**Exercise description**.
Pick out the lines below that contain the string "rumah" and copy them all.

**Data to process**.
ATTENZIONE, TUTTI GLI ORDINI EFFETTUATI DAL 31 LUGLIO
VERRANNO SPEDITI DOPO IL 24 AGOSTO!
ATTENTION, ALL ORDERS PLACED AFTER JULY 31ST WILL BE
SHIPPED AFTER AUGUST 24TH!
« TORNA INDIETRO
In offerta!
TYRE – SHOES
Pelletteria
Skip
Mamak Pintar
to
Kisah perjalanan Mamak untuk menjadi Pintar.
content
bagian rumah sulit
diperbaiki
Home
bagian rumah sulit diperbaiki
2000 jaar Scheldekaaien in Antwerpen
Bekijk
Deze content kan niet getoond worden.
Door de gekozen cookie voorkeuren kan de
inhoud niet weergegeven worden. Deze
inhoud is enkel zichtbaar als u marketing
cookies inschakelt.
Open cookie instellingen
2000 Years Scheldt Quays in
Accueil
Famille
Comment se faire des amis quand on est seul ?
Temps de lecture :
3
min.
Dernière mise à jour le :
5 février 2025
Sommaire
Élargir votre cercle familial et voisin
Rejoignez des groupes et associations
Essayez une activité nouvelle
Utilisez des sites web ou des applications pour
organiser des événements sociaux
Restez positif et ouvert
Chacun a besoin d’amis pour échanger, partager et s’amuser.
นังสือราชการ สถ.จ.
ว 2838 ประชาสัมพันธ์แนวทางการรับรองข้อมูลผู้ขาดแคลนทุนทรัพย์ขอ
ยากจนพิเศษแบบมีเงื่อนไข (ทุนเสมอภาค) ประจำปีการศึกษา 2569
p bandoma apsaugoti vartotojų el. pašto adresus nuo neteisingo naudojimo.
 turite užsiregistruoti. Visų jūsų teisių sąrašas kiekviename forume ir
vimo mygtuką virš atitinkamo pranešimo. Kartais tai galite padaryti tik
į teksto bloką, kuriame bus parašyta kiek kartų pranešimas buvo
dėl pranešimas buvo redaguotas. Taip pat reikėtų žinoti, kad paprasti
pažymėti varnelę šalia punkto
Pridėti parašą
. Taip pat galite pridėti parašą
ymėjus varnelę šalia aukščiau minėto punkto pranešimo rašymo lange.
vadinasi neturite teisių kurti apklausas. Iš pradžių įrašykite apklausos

**Exercise response**.
bagian rumah sulit
bagian rumah sulit diperbaiki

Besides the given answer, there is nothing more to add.